Sunday, 16 August 2015

A meeting in Dublin

When evangelising down in Dublin in the last week, I was invited to go along to a meeting in a hotel in the famous though very worldly Temple Bar area. My fellow companion and labourer had come across some members from the church of God. He hastened to tell me that they were not that Church of God i.e. those heretics who reject the Trinity. Neither are they "Amish, Mennonite or Mormon" as their own literature tells us, although as you see from their website they dress somewhat quaintly. This group sang a Capella on the streets of Dublin city centre (though I missed them) and I'm told that they were pretty good. I decided to go along with my friend to the advertised meeting. 

The meeting was in a small hotel room. My friend's wife also came and their pastor and his wife turned up, plus another lady and a young couple. There were about 18 members of the CoG. When we went into the room, the ladies (all dressed in long black dresses) were praying. They were kneeling at the chairs. We were warmly welcomed with big (and I believe, sincere) smiles and handed a hymnbook. The hymnbook contained some hymns I did not know, along with some old favourites. The meeting began, more or less on time, with  a few hymns sung by the congregation. At various parts of the hymns, the CoG folk would either raise their right hand or stand and raise their right hand with a loud Amen!  The singing was good. When the singing ended, the younger couple of visitors quietly took their leave. 

A younger brother, whom I had met earlier on the streets, then said a few words. He certainly started very fervently and thanked God that he was saved. So far so good. As said, I found the clothing part pretty quaint. It was (and I am certainly not trying to be funny here or insult) like something out of Little house on the prairie. There were a few younger girls there, probably in their late teens, with their hair tied up in a bun and definitely no make up. (Pretty girls don't need make up anyway.) The men wore black shoes, trousers with white shirts buttoned right to the top with no tie and a black waistcoat. Some were clean shaven - others sported beards. 

After the hymn singing and testimony (although it had no details of how the young man was saved) the pastor (I assume) with his beard and black preaching coat said that they were going to pray. Again, the folk all knelt to pray, including the older ladies. We visitors just leaned forward a little in our seats and closed our eyes. There was silence for a few moments and then one of the older ladies prayed and asked God to show the lost their true condition to many hearty Amens! especially from one of the young ladies who was quite vocal throughout. After her short prayer, they resumed their seats again. 

A group of the young people then gathered at the front to sing. To be honest, I thought that we were going to get some Americana type hymns. I knew "Amazing Grace" would come (it did) but I also anticipated "How firm a foundation" etcI was surprised when they sang what seemed to me to be pretty modern stuff, including one about kneeling at an old fashioned altar and getting saved. I thought of some of my Twitter friends. The singing was good - a Capella - and pretty loud. Sung with feeling as the hymnbook would put it. 

Then came the preaching of the word.
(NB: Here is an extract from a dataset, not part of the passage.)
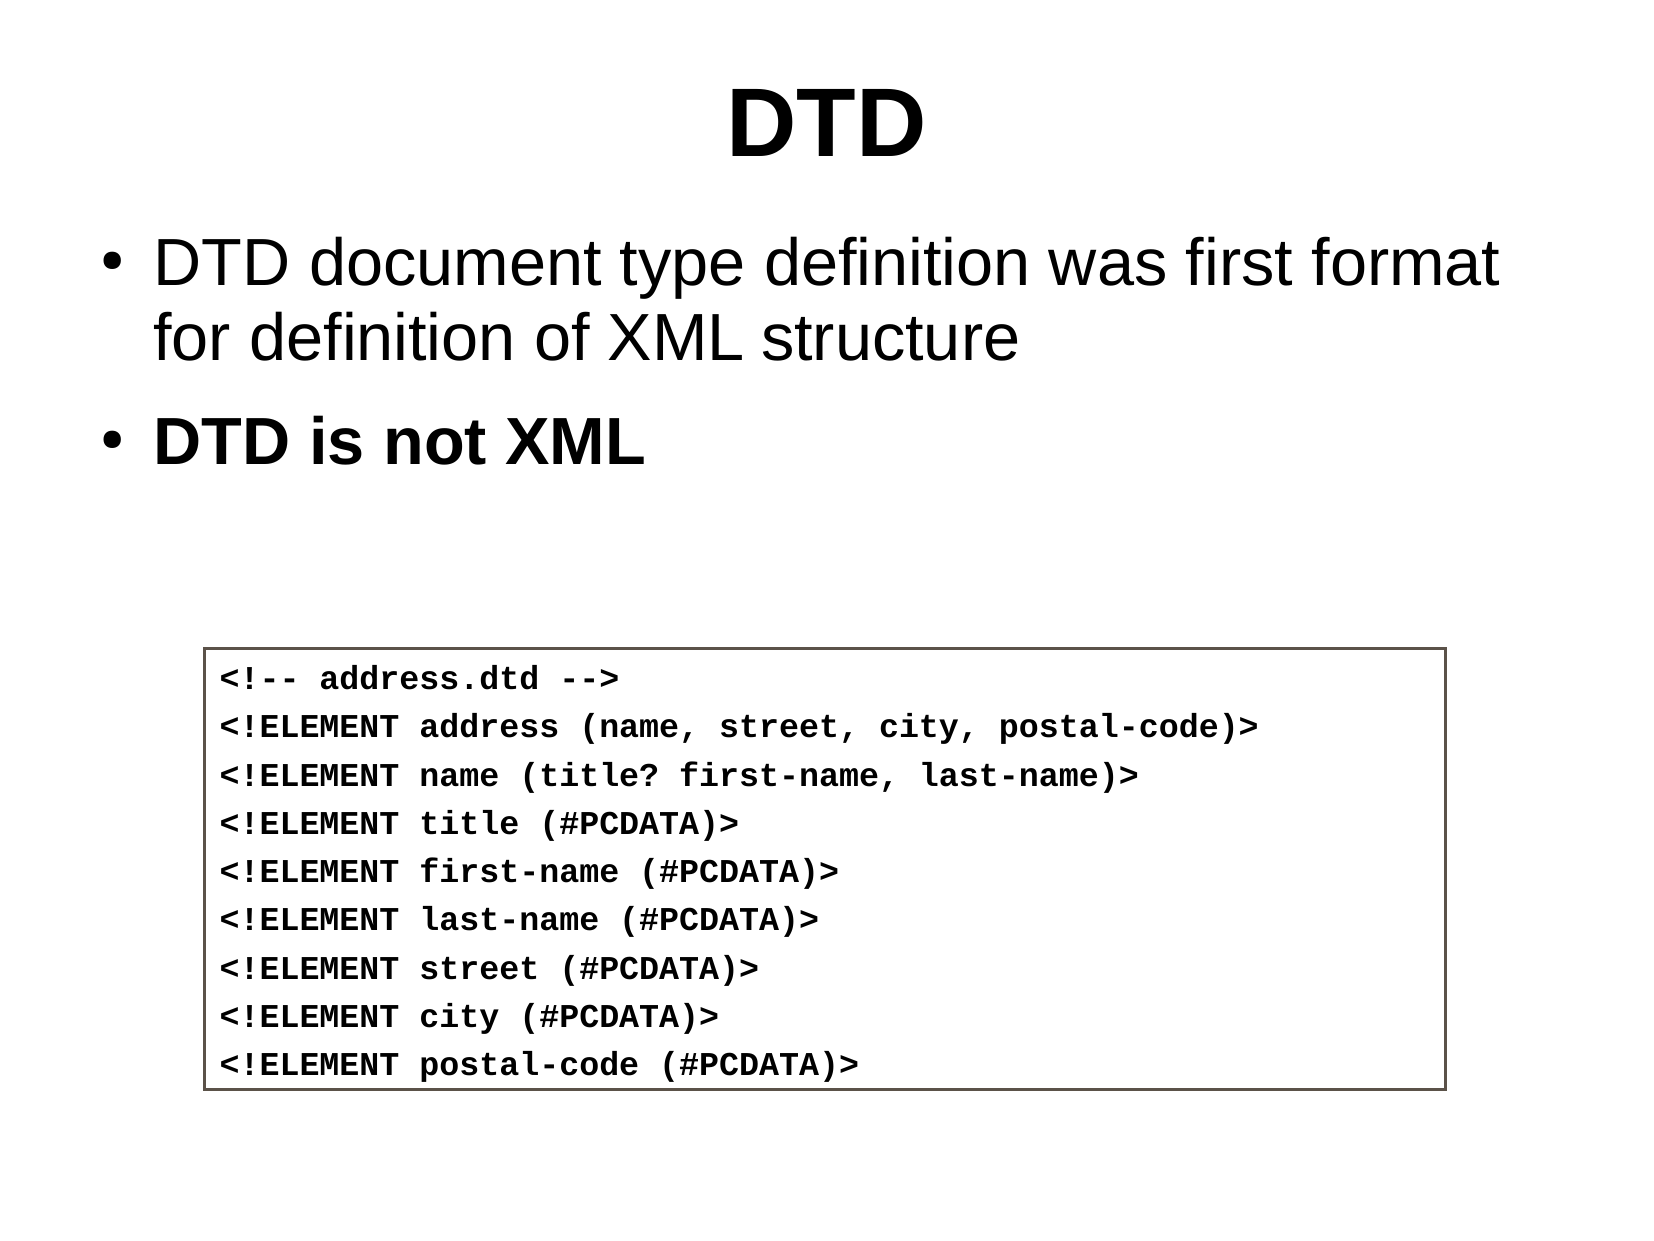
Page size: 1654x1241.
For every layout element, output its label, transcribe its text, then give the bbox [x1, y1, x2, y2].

text_box <!-- address.dtd --> <!ELEMENT address (name, street, city, postal-code)> <!ELEMENT name (title? first-name, last-name)> <!ELEMENT title (#PCDATA)> <!ELEMENT first-name (#PCDATA)> <!ELEMENT last-name (#PCDATA)> <!ELEMENT street (#PCDATA)> <!ELEMENT city (#PCDATA)> <!ELEMENT postal-code (#PCDATA)> [204, 648, 1446, 1090]
title DTD [82, 49, 1571, 196]
list DTD document type definition was first format for definition of XML structure DTD is not XML [82, 225, 1538, 1186]
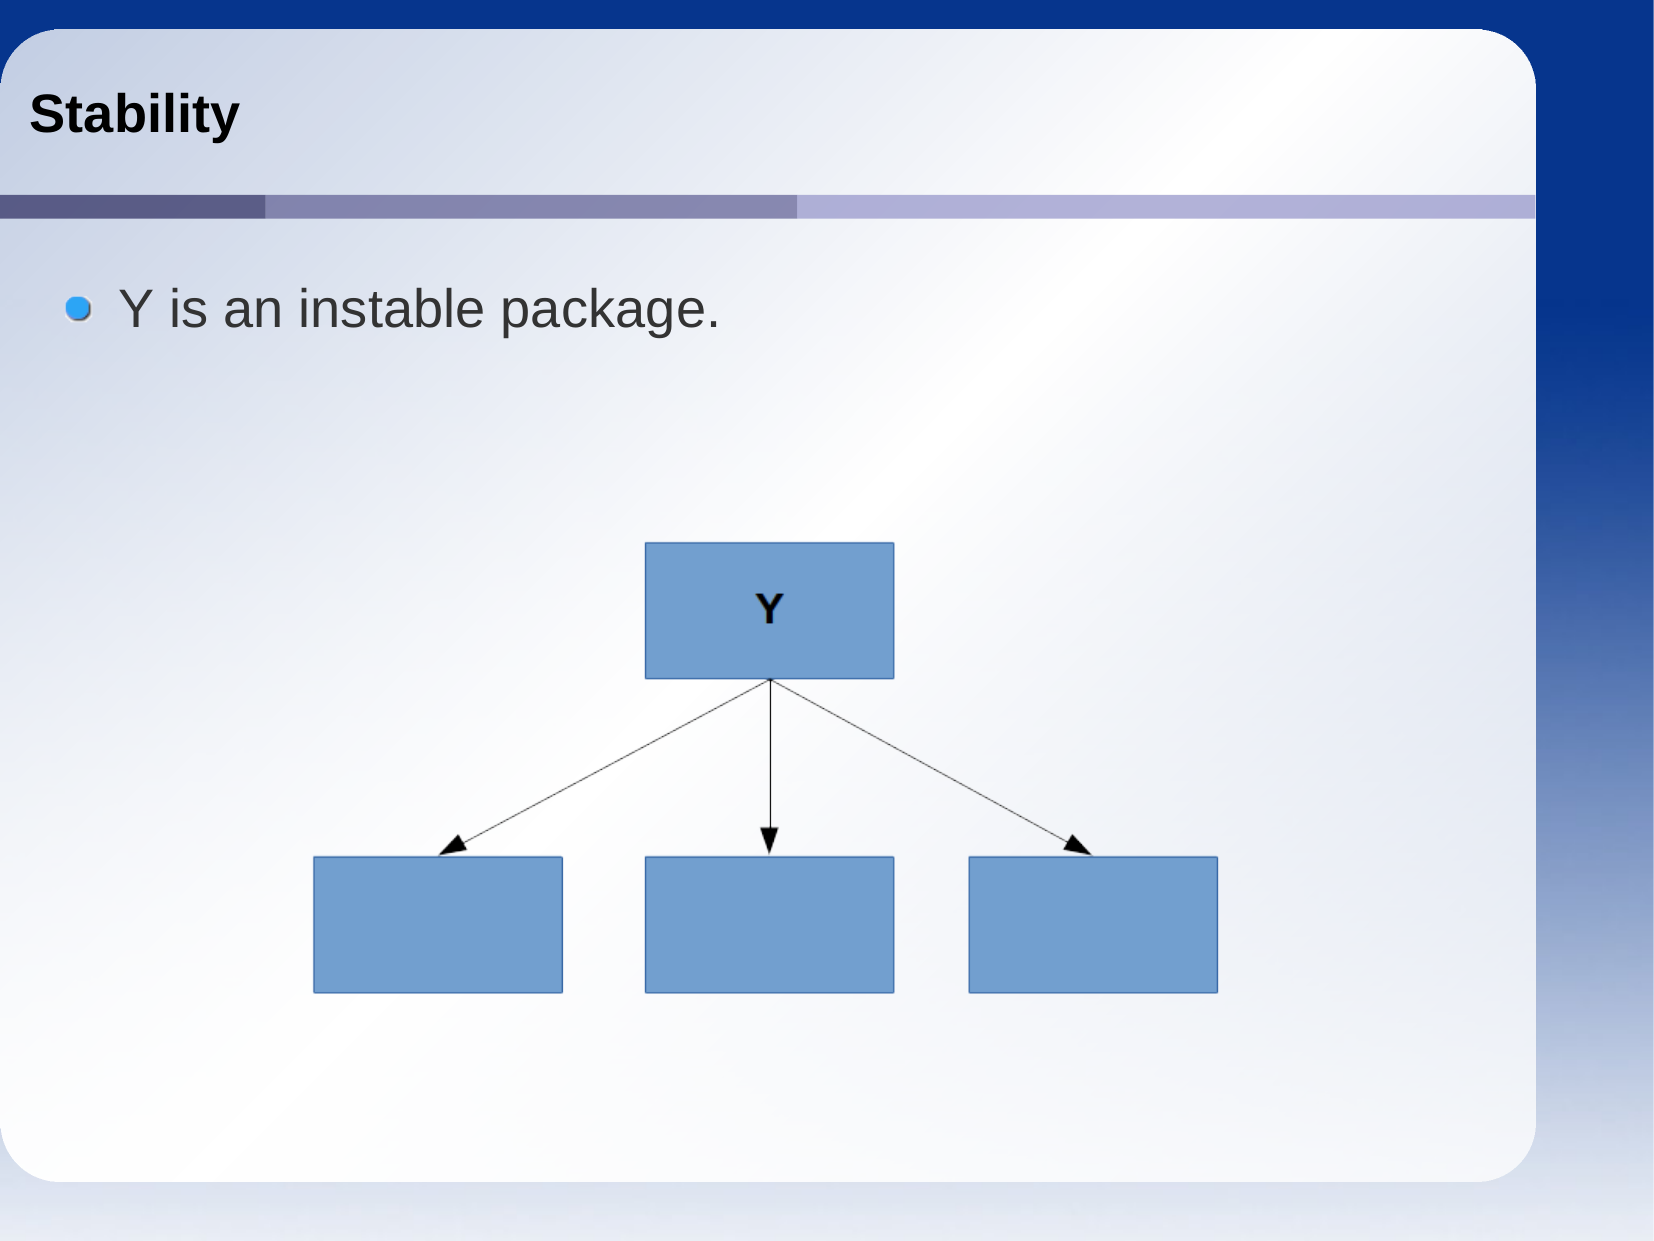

It was pretty good, certainly interesting to listen to and with solid conviction. He took a theme of hearing the word of God. He preached, I suppose about 25 minutes (I didn't time it). Before the meeting had begun, I had visited the book table and took one of their magazines which talked about "The time of Restoration". They also described themselves as anti denominational and believe in entire sanctification on this earth. I thought I could see where all this was leading. I anticipated an appeal being made for all present - saved or unsaved - to join their group. There was no such appeal, although in their promotional literature, they believe that  they (I assume they alone) are the visible body of believers whom God has on earth today. It also declares that they are "holy, happy, and awaiting all other true Christians to return to this one glorious fold from all the denominations where they have been scattered." They believe that Christ will return to find his bride all glorious and without wrinkle. Not bloodied and bruised in denominationalism. 

When the 80 minute meeting was over with apologies that the hotel could not provide refreshments, we chatted for a few minutes before leaving to catch a bus back to the caravan park where I stay when evangelising in Dublin. They could not have been friendlier. They themselves did not raise any matters with me and I did not raise anything with them. I did (and do) wonder where they stand on those "true Christians" who never leave their denomination to join their group? Is it a test of the reality of any one's professed Christianity? If it is, then I attended a meeting conducted by a cult. If not, then I am glad. I don't know if any of my readers have ever come across this group. If you have, feel free to share your experiences in the comment box.